_The task_
Return each line of the records in which the word "isolated" appears on its own, not as part of a longer word.

_Data supplied_
----------

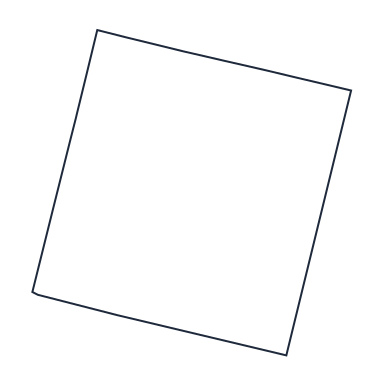 Kendall, Illinois, United States of America (Natural Earth projection), rotated 285°
{"feature_id": "52423323B87948005575599", "entity_name": "Kendall", "entity_type": "district", "adm_level": 2, "iso_a3": "USA", "parent_name": "United States of America", "parent_adm1": "Illinois", "projection": "natural_earth1", "projection_center": [-88.396, 41.591], "detail": "fine", "context": "isolated", "style": "outline", "palette": "slate", "viewbox_px": 384, "rotation_deg": 285, "n_neighbors": 0, "source": "geoboundaries", "source_scale": "gbopen_adm2", "svg_char_len": 377}
<svg xmlns="http://www.w3.org/2000/svg" viewBox="0 0 384 384"><g transform="rotate(285 192 192)"><path d="M54.1,63.7L52.8,69.7L53.7,151.6L58.6,325.4L331.2,319.4L329.5,261.9L328.7,232.6L327.1,189.4L325.6,146.8L324.3,87.3L323.9,58.6L323.3,58.6L277.8,59.7L236.7,60.6L233.6,60.7L210.4,61.0L143.4,62.1L143.0,62.1L54.1,63.7Z" fill="none" stroke="#1e293b" stroke-width="2"/></g></svg>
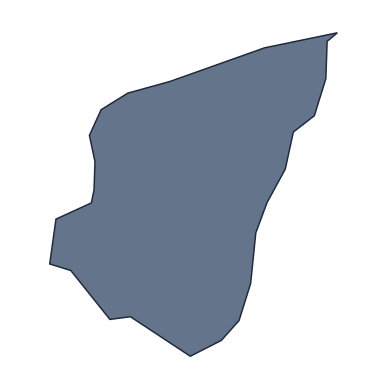 Seo-gu [West District], South Jeolla, South Korea, rotated 182°
{"feature_id": "91817680B87996420220515", "entity_name": "Seo-gu [West District]", "entity_type": "district", "adm_level": 2, "iso_a3": "KOR", "parent_name": "South Korea", "parent_adm1": "South Jeolla", "projection": "orthographic", "projection_center": [126.854, 35.133], "detail": "fine", "context": "isolated", "style": "filled", "palette": "slate", "viewbox_px": 384, "rotation_deg": 182, "n_neighbors": 0, "source": "geoboundaries", "source_scale": "gbopen_adm2", "svg_char_len": 471}
<svg xmlns="http://www.w3.org/2000/svg" viewBox="0 0 384 384"><g transform="rotate(182 192 192)"><path d="M52.3,356.2L124.6,338.6L218.2,301.6L259.6,288.6L285.7,271.1L296.5,245.0L290.0,218.9L290.0,190.6L292.2,177.6L327.0,160.2L331.7,115.1L310.4,109.3L269.6,61.8L249.2,65.2L188.0,27.8L157.4,44.8L140.5,65.2L130.2,102.6L126.8,153.5L116.6,184.1L99.6,218.1L92.8,255.5L72.4,272.5L62.2,309.9L62.2,347.3L52.3,356.2Z" fill="#64748b" stroke="#1e293b" stroke-width="1.5"/></g></svg>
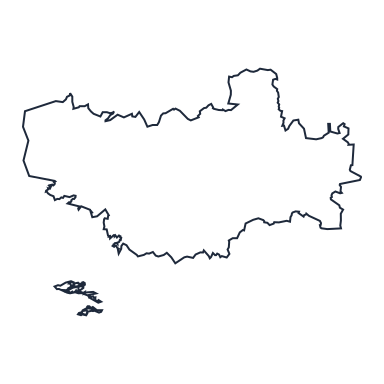 Athenry-Oranmore Lea-7, Galway, Ireland
{"feature_id": "5873133B98830441057243", "entity_name": "Athenry-Oranmore Lea-7", "entity_type": "district", "adm_level": 2, "iso_a3": "IRL", "parent_name": "Ireland", "parent_adm1": "Galway", "projection": "albers", "projection_center": [-8.887, 53.319], "detail": "fine", "context": "isolated", "style": "outline", "palette": "slate", "viewbox_px": 384, "rotation_deg": 0, "n_neighbors": 0, "source": "geoboundaries", "source_scale": "gbopen_adm2", "svg_char_len": 5870}
<svg xmlns="http://www.w3.org/2000/svg" viewBox="0 0 384 384"><path d="M25.0,111.2L23.0,126.8L28.4,140.6L23.5,160.5L29.2,176.0L54.7,180.9L55.3,181.4L53.9,182.1L54.8,183.3L54.5,184.4L53.3,185.4L52.3,184.6L50.7,185.0L51.7,185.5L51.0,186.1L50.2,185.2L49.1,185.7L50.7,187.0L50.0,188.5L48.5,187.3L49.0,188.0L48.6,188.9L48.1,188.6L48.3,189.3L46.1,190.7L45.9,191.6L46.6,191.3L47.9,193.3L50.3,195.0L53.5,196.2L54.9,200.1L57.3,198.9L59.4,199.1L61.3,197.4L63.0,197.9L64.3,195.9L69.6,197.1L73.6,195.4L75.6,195.8L75.5,197.2L74.1,199.0L72.9,198.8L71.3,200.3L71.3,201.4L70.4,202.4L69.1,202.2L67.6,203.5L79.2,206.4L78.2,208.6L78.6,209.7L81.2,206.3L90.1,209.8L90.6,211.6L91.2,211.3L92.1,212.5L91.0,212.9L92.3,217.2L97.1,216.3L105.3,209.4L108.8,215.3L108.2,215.6L107.7,218.8L104.7,218.3L104.1,219.3L103.7,222.6L104.4,226.4L103.7,229.2L106.7,229.4L108.0,235.5L108.8,235.8L108.7,236.6L110.0,236.1L110.1,238.4L113.8,235.1L114.5,235.1L114.6,236.2L115.3,235.3L116.9,237.5L119.0,235.5L120.2,236.2L119.8,236.5L120.3,237.7L121.2,237.9L120.7,240.1L119.8,240.0L119.2,241.9L117.4,242.6L117.5,244.0L116.5,242.9L114.8,243.2L112.6,245.9L114.1,246.8L114.8,246.1L114.4,245.2L116.1,245.8L117.2,247.8L118.8,248.8L117.9,249.5L118.7,253.6L121.2,248.9L121.4,246.0L123.2,243.6L126.5,245.2L129.4,249.6L136.8,254.9L137.9,256.4L143.9,254.9L146.5,253.3L149.1,253.6L152.9,252.0L155.7,255.6L158.3,256.5L163.7,255.0L166.8,252.8L171.3,257.3L175.3,263.3L184.3,257.3L187.1,256.6L193.1,257.9L195.6,254.5L200.3,252.4L203.0,252.5L203.8,250.4L208.8,256.1L209.8,258.3L211.0,257.1L212.9,253.0L215.0,255.1L216.1,255.1L217.2,253.6L219.1,254.6L220.3,257.2L221.8,256.1L226.7,257.5L229.4,253.9L227.6,249.5L228.8,247.4L229.2,241.8L228.8,240.5L232.7,238.2L237.1,238.2L239.8,232.4L242.9,230.0L244.1,230.4L245.6,223.5L253.2,219.8L258.4,218.3L263.3,220.1L264.2,221.1L264.2,222.3L267.4,222.8L269.6,225.1L273.7,223.6L274.2,222.2L278.9,222.4L286.7,220.8L290.0,221.7L290.5,217.1L291.6,215.3L291.9,213.5L292.6,212.5L295.6,211.4L299.0,211.7L298.5,213.0L303.6,216.6L304.2,215.1L306.0,214.5L306.3,213.6L308.9,215.8L319.9,220.9L321.0,223.1L320.7,224.9L319.9,225.1L320.5,227.6L321.5,228.3L327.3,229.1L341.0,228.4L340.3,225.6L340.9,220.6L340.8,213.7L343.1,209.6L339.9,207.7L339.3,205.3L330.9,199.4L330.7,197.8L331.9,197.0L331.5,195.3L332.3,193.4L335.4,191.5L340.1,193.3L341.8,192.9L340.5,191.4L341.0,186.9L339.7,185.0L340.0,184.0L359.9,180.0L361.0,177.3L360.9,176.6L350.5,171.1L349.8,169.8L350.9,165.3L352.4,165.1L353.7,144.5L348.5,144.8L348.8,144.0L347.8,142.3L343.0,138.8L348.3,134.5L348.5,128.4L343.9,126.4L344.6,124.1L343.2,123.2L338.3,127.0L338.2,129.0L339.6,133.0L337.4,133.5L330.3,131.5L329.9,123.9L328.2,123.9L328.7,132.7L323.9,135.7L323.1,137.3L321.6,138.1L316.2,139.3L306.0,138.1L304.0,128.7L299.0,123.3L298.3,119.7L293.4,120.5L289.4,125.9L288.1,128.8L285.5,130.5L284.0,125.6L282.3,125.8L283.5,122.8L283.4,120.6L284.6,118.3L281.0,116.7L282.1,111.1L280.4,110.8L278.7,109.3L279.2,107.8L278.7,106.7L279.2,104.4L277.7,102.7L278.4,101.0L277.8,98.8L278.8,97.0L278.1,92.5L276.9,90.8L277.2,89.1L273.7,86.5L272.4,84.5L273.1,79.7L275.5,78.9L277.2,79.5L277.2,78.0L276.2,74.0L270.6,69.7L267.8,70.1L260.0,68.7L257.4,70.6L253.6,71.8L250.5,71.4L246.4,69.5L240.4,72.7L237.9,75.3L233.8,75.9L232.0,77.2L229.1,76.6L228.5,82.4L230.9,90.7L230.8,94.8L228.3,103.5L237.8,104.5L231.0,110.1L228.5,109.9L225.5,111.1L222.8,109.5L222.5,110.2L218.8,110.0L213.8,108.8L212.9,108.2L213.2,107.5L211.2,103.9L208.5,105.3L206.3,107.7L204.0,108.1L199.8,111.3L200.2,113.8L197.9,116.0L198.7,117.3L190.8,120.4L187.8,118.9L179.9,110.8L175.5,108.6L174.0,109.6L173.1,108.8L165.6,113.2L163.2,113.4L161.0,115.6L158.9,122.2L157.2,125.0L152.6,125.0L147.4,126.7L144.2,119.5L139.2,112.0L135.4,116.9L132.3,116.4L131.9,113.8L123.9,117.4L117.6,114.7L110.2,120.1L105.5,121.2L105.5,120.3L108.0,118.4L110.3,115.1L113.1,113.5L114.0,111.4L112.7,112.7L110.0,113.2L106.9,112.2L102.7,112.2L100.4,116.5L93.6,113.8L91.0,111.5L88.3,108.2L88.0,104.4L84.7,106.2L79.6,106.2L78.8,107.3L73.4,108.8L73.7,107.0L72.3,101.8L72.3,96.6L70.5,93.8L70.0,93.9L69.7,95.5L67.0,96.8L65.9,99.4L62.8,102.1L55.8,101.1L25.0,111.2ZM65.7,282.6L60.4,285.7L58.0,285.2L54.6,286.5L56.9,289.1L59.0,289.0L67.2,292.7L70.0,293.3L73.1,292.7L72.3,291.6L70.1,292.9L69.1,291.7L67.7,291.6L68.1,291.1L67.4,290.6L65.1,291.3L65.2,290.4L64.7,291.2L63.9,290.2L63.2,290.5L62.5,290.0L67.2,290.3L68.4,288.1L69.4,288.1L69.5,287.7L70.4,287.3L70.6,286.6L71.3,286.2L70.4,283.8L69.2,283.6L70.1,282.9L68.6,282.2L70.8,281.5L74.5,282.7L71.0,281.2L65.7,282.6ZM93.2,309.1L87.2,308.2L87.5,306.8L88.3,306.4L90.5,307.5L89.4,306.3L87.8,306.2L87.2,306.7L86.9,308.1L82.7,310.3L81.7,312.2L78.9,313.0L78.0,314.3L81.0,315.2L82.3,314.4L86.2,315.3L87.4,313.2L87.2,312.2L86.1,315.0L82.2,313.6L82.2,314.2L81.4,314.7L79.9,314.6L81.9,314.2L81.1,312.8L82.0,312.3L82.6,311.0L86.5,310.4L87.3,311.5L88.6,311.5L91.5,310.8L93.0,311.1L94.4,310.7L99.0,312.6L101.2,311.8L102.0,310.2L96.9,310.2L92.8,307.0L90.8,308.1L92.5,307.9L95.9,309.6L96.5,310.7L94.3,310.5L93.0,310.9L92.6,310.5L93.2,309.1ZM93.2,291.9L85.4,292.5L84.2,293.3L84.6,292.1L83.2,292.9L80.0,291.6L78.7,292.1L77.3,291.2L76.3,291.6L76.0,290.6L75.4,291.6L73.9,291.9L78.5,293.3L81.7,293.1L87.4,295.3L96.1,293.4L93.2,291.9ZM72.7,287.8L77.0,286.8L76.2,286.5L79.3,285.8L79.7,285.4L78.9,285.7L79.1,285.1L80.2,284.8L79.0,284.2L79.3,284.2L80.0,283.8L78.3,283.4L78.6,283.3L78.1,282.7L73.5,283.6L73.7,284.2L73.1,285.0L75.2,284.5L73.3,285.2L73.3,285.9L71.0,286.4L70.6,287.4L68.0,289.1L69.1,289.7L72.7,287.8ZM98.3,302.7L101.1,301.7L98.6,300.1L98.1,300.8L96.0,300.7L95.2,299.7L95.4,297.4L94.0,297.8L93.2,296.4L89.5,297.3L89.8,296.1L88.3,295.9L89.2,297.5L98.3,302.7ZM78.4,287.0L78.4,290.0L80.3,290.1L83.3,288.0L83.4,286.8L80.2,286.2L78.4,287.0ZM84.2,285.1L84.9,284.7L84.7,283.0L83.2,282.1L81.5,282.8L83.5,282.7L81.9,283.3L83.0,283.7L80.7,284.5L83.7,284.7L83.9,283.9L84.2,285.1Z" fill="none" stroke="#1e293b" stroke-width="2"/></svg>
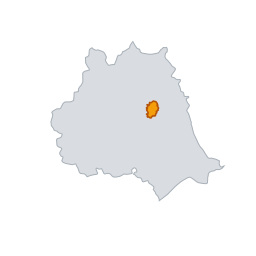 Lyuban, Minsk, Belarus (highlighted), rotated 240°
{"feature_id": "67162791B60458568388386", "entity_name": "Lyuban", "entity_type": "district", "adm_level": 2, "iso_a3": "BLR", "parent_name": "Belarus", "parent_adm1": "Minsk", "projection": "orthographic", "projection_center": [28.032, 52.73], "detail": "fine", "context": "in_parent", "style": "filled", "palette": "amber", "viewbox_px": 256, "rotation_deg": 240, "n_neighbors": 0, "source": "geoboundaries", "source_scale": "gbopen_adm2", "svg_char_len": 6201}
<svg xmlns="http://www.w3.org/2000/svg" viewBox="0 0 256 256"><g transform="rotate(240 128 128)"><path d="M200.4,175.4L196.8,175.3L192.6,175.6L190.3,177.4L187.6,176.7L185.8,177.7L181.8,182.5L180.2,185.0L178.8,188.8L177.9,191.7L178.5,193.6L179.4,195.4L179.6,197.4L180.1,198.9L179.1,200.1L178.5,201.7L176.7,201.5L174.4,200.0L173.9,197.8L172.2,196.3L171.0,195.5L169.2,195.4L166.3,196.2L162.4,196.9L159.6,197.1L158.0,197.9L155.7,198.8L154.7,197.9L153.4,195.3L152.3,192.8L151.6,191.7L150.9,191.4L150.1,191.5L149.3,192.3L148.6,193.1L146.2,194.1L145.1,195.0L144.0,197.4L143.2,197.2L142.4,196.7L141.4,194.1L140.2,193.5L138.1,193.5L135.6,192.9L133.6,192.2L132.9,192.3L131.6,193.5L130.3,193.6L127.5,192.6L126.9,193.1L125.2,196.0L124.4,196.1L124.0,195.7L124.3,193.2L122.6,192.3L119.8,192.2L117.8,192.5L116.8,192.4L116.3,191.9L114.0,187.7L112.7,187.4L110.4,187.6L107.1,187.0L103.2,186.0L101.1,185.6L100.0,184.6L97.6,184.2L91.2,182.3L88.6,181.9L84.8,181.7L78.9,181.1L75.2,181.2L73.4,181.7L71.4,182.0L64.4,182.2L61.9,182.5L61.1,183.4L60.2,185.2L57.1,188.4L54.2,190.5L53.7,190.7L52.1,189.4L50.8,188.9L49.2,188.7L48.0,189.0L47.3,189.5L47.2,192.1L47.1,192.3L46.0,189.2L46.3,186.4L47.1,184.9L48.0,183.5L47.8,181.3L48.8,178.6L48.9,176.5L48.6,175.6L48.0,174.6L46.3,173.3L45.5,172.4L43.2,171.0L40.9,169.4L40.5,168.5L40.7,167.9L41.2,167.0L43.2,164.3L45.3,161.8L46.7,160.8L53.6,157.8L54.7,156.7L55.1,154.7L55.2,150.6L55.0,146.8L54.6,144.2L53.7,139.3L50.8,129.2L49.4,118.7L50.7,119.4L53.8,119.8L56.3,119.2L57.6,119.2L58.8,119.5L62.1,119.1L62.8,120.1L64.2,121.0L67.2,119.9L69.8,118.6L72.4,118.9L72.8,118.2L73.6,114.5L74.4,113.8L77.6,114.3L78.8,113.7L80.0,111.9L81.9,110.9L83.5,110.9L85.1,109.7L85.9,110.6L86.2,112.1L85.6,113.3L85.9,113.8L86.9,114.4L88.9,114.5L90.1,114.0L90.4,113.3L90.4,112.1L90.2,110.9L89.4,109.9L87.9,109.3L86.9,109.2L86.7,108.6L87.1,107.2L88.1,104.7L89.3,102.5L90.1,101.6L90.2,100.8L90.1,99.5L90.2,97.0L91.3,93.5L92.8,90.9L94.6,90.1L96.9,89.7L98.4,88.5L99.1,87.1L99.8,84.9L100.5,84.4L105.9,84.8L106.7,82.6L107.2,82.0L108.2,81.4L109.0,80.6L108.7,79.9L107.4,79.5L104.1,79.1L103.5,78.3L103.7,77.5L104.6,75.2L105.5,72.2L106.0,69.9L106.1,68.5L106.5,68.2L109.1,67.8L110.0,67.3L112.3,64.2L114.0,63.7L118.4,64.6L120.4,64.5L122.9,64.8L123.2,64.5L124.1,61.3L128.4,56.4L130.7,54.6L132.2,54.3L132.7,54.3L135.0,57.0L135.6,57.1L137.1,56.0L139.7,55.9L141.0,56.8L142.8,60.0L143.7,60.4L146.3,58.5L147.7,57.9L148.7,57.9L153.6,60.3L154.0,61.1L154.0,62.1L153.3,65.0L154.4,66.8L155.6,68.0L158.1,65.9L159.0,65.3L160.0,65.3L161.3,64.5L162.3,63.4L163.2,62.9L165.0,63.2L168.3,62.8L172.2,64.5L172.5,65.0L174.5,67.0L175.2,68.0L175.8,68.3L176.9,69.3L178.3,69.9L179.2,69.6L179.7,70.0L180.1,70.8L180.2,72.1L180.2,76.0L178.9,78.1L178.8,78.8L178.9,79.7L180.0,81.3L181.6,83.8L182.0,85.3L182.0,86.5L180.2,89.9L179.6,90.7L179.2,92.3L179.1,94.0L179.2,94.7L182.6,97.2L185.0,98.6L185.6,99.2L185.7,99.7L184.5,102.6L184.4,103.4L186.4,104.4L187.6,106.3L188.7,109.3L190.7,112.1L197.8,116.0L198.4,116.7L198.7,117.6L198.6,119.6L197.5,123.5L198.7,124.0L201.8,123.7L205.5,123.9L210.2,126.3L210.3,127.5L209.9,128.7L210.3,129.8L210.8,130.7L214.9,133.5L215.3,134.3L215.5,135.8L215.5,136.9L214.4,137.2L213.2,137.7L211.3,139.1L210.7,141.0L207.6,143.7L205.7,144.9L204.1,145.1L200.4,144.8L199.0,143.6L198.4,142.5L196.9,142.1L195.0,142.1L192.4,142.4L191.8,142.8L191.5,144.2L190.5,146.6L189.7,148.0L193.3,152.6L195.1,154.4L195.7,155.6L195.7,156.4L194.9,157.4L195.2,159.4L196.9,162.0L196.4,162.4L196.4,165.7L196.6,169.1L197.1,169.9L198.0,170.6L198.8,171.8L200.2,174.6L200.4,175.4Z" fill="#d9dde1" stroke="#a8b0b8" stroke-width="1"/><path d="M135.7,165.4L136.0,165.4L136.5,165.4L136.9,165.3L137.1,165.2L137.3,164.9L137.6,164.4L137.8,164.2L138.1,164.0L138.4,163.7L138.6,163.6L138.7,163.2L138.6,162.4L138.5,161.9L138.4,161.2L138.4,160.6L138.4,160.3L138.8,160.1L139.2,159.8L139.3,159.5L139.2,159.4L139.0,159.1L138.8,159.0L138.6,158.8L138.4,158.6L138.1,158.4L137.8,158.3L137.4,158.3L137.2,158.0L137.3,157.6L137.4,157.1L137.6,157.1L137.9,157.1L138.2,156.8L138.5,156.5L138.6,156.2L138.1,156.1L137.8,156.0L137.7,156.0L137.4,155.9L137.0,155.8L136.7,155.8L136.6,155.7L136.4,155.6L136.3,155.4L136.3,155.1L136.3,154.9L136.4,154.7L136.4,154.4L136.4,154.2L136.1,154.0L135.8,154.0L135.6,154.1L135.3,154.2L135.2,154.3L134.9,154.3L134.8,154.1L134.7,153.8L134.7,153.5L134.6,153.3L134.5,153.2L134.3,153.3L134.2,153.3L134.0,153.2L133.9,153.1L133.6,153.0L133.4,153.1L133.2,153.2L132.8,153.2L132.5,153.2L132.2,153.2L131.9,153.1L131.6,153.1L131.4,153.1L131.1,153.0L130.9,153.0L130.7,152.8L130.6,152.6L130.6,152.4L130.7,152.1L130.7,151.8L130.7,151.7L130.7,151.3L130.8,151.2L130.7,151.0L130.4,151.1L130.3,151.3L130.2,151.4L130.0,151.5L129.8,151.6L129.6,151.7L129.4,151.7L129.2,151.4L128.9,151.2L128.9,150.9L128.9,150.7L128.7,150.5L128.5,150.4L128.3,150.4L128.0,150.4L127.9,150.4L127.7,150.4L127.6,150.5L127.5,150.9L127.5,151.1L127.5,151.3L127.4,151.4L127.1,151.5L126.9,151.5L126.7,151.6L126.4,151.8L126.2,152.0L125.9,152.1L125.9,152.3L126.0,152.5L125.9,152.6L125.7,152.7L125.3,152.7L125.2,152.8L125.2,153.0L125.3,153.3L125.5,153.4L125.6,153.7L125.6,153.9L125.7,154.1L125.8,154.2L125.9,154.4L126.0,154.5L125.9,154.8L126.0,155.1L126.2,155.3L126.1,155.5L125.8,155.6L125.7,155.7L125.7,155.8L125.8,156.1L125.7,156.4L125.7,156.6L125.7,156.8L125.7,157.0L125.4,157.2L125.2,157.2L125.0,157.3L124.9,157.3L124.9,157.5L125.0,157.6L125.2,157.8L125.3,158.0L125.4,158.3L125.4,158.5L125.5,158.6L125.8,158.7L126.0,158.8L126.3,159.0L126.5,159.2L126.6,159.4L126.6,159.7L126.6,159.8L126.7,160.0L126.7,160.3L126.8,160.4L126.9,160.5L127.0,160.6L127.3,160.6L127.5,160.6L127.7,160.8L127.8,160.9L127.8,161.0L128.0,161.0L128.1,160.9L128.2,161.0L128.3,161.0L128.3,161.3L128.3,161.5L128.2,161.5L128.2,161.9L128.2,162.1L128.3,162.3L128.3,162.5L128.3,162.9L128.3,163.0L128.6,163.2L128.9,163.2L129.0,163.1L129.4,163.3L129.5,163.4L129.5,163.5L129.6,163.9L129.7,164.1L129.8,164.3L130.0,164.5L130.5,164.5L130.8,164.5L131.0,164.5L131.5,164.5L131.7,164.4L132.1,164.4L132.4,164.3L132.7,164.3L132.9,164.4L132.9,164.7L133.0,165.0L133.0,165.3L133.5,165.2L133.8,165.2L134.0,165.2L134.2,165.3L134.3,165.5L134.7,165.6L135.1,165.5L135.4,165.5L135.6,165.4L135.7,165.4Z" fill="#f59e0b" stroke="#b45309" stroke-width="1.5"/></g></svg>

----------

_Response to this task_
{"feature_id": "52423323B87948005575599", "entity_name": "Kendall", "entity_type": "district", "adm_level": 2, "iso_a3": "USA", "parent_name": "United States of America", "parent_adm1": "Illinois", "projection": "natural_earth1", "projection_center": [-88.396, 41.591], "detail": "fine", "context": "isolated", "style": "outline", "palette": "slate", "viewbox_px": 384, "rotation_deg": 285, "n_neighbors": 0, "source": "geoboundaries", "source_scale": "gbopen_adm2", "svg_char_len": 377}
{"feature_id": "91817680B87996420220515", "entity_name": "Seo-gu [West District]", "entity_type": "district", "adm_level": 2, "iso_a3": "KOR", "parent_name": "South Korea", "parent_adm1": "South Jeolla", "projection": "orthographic", "projection_center": [126.854, 35.133], "detail": "fine", "context": "isolated", "style": "filled", "palette": "slate", "viewbox_px": 384, "rotation_deg": 182, "n_neighbors": 0, "source": "geoboundaries", "source_scale": "gbopen_adm2", "svg_char_len": 471}
{"feature_id": "5873133B98830441057243", "entity_name": "Athenry-Oranmore Lea-7", "entity_type": "district", "adm_level": 2, "iso_a3": "IRL", "parent_name": "Ireland", "parent_adm1": "Galway", "projection": "albers", "projection_center": [-8.887, 53.319], "detail": "fine", "context": "isolated", "style": "outline", "palette": "slate", "viewbox_px": 384, "rotation_deg": 0, "n_neighbors": 0, "source": "geoboundaries", "source_scale": "gbopen_adm2", "svg_char_len": 5870}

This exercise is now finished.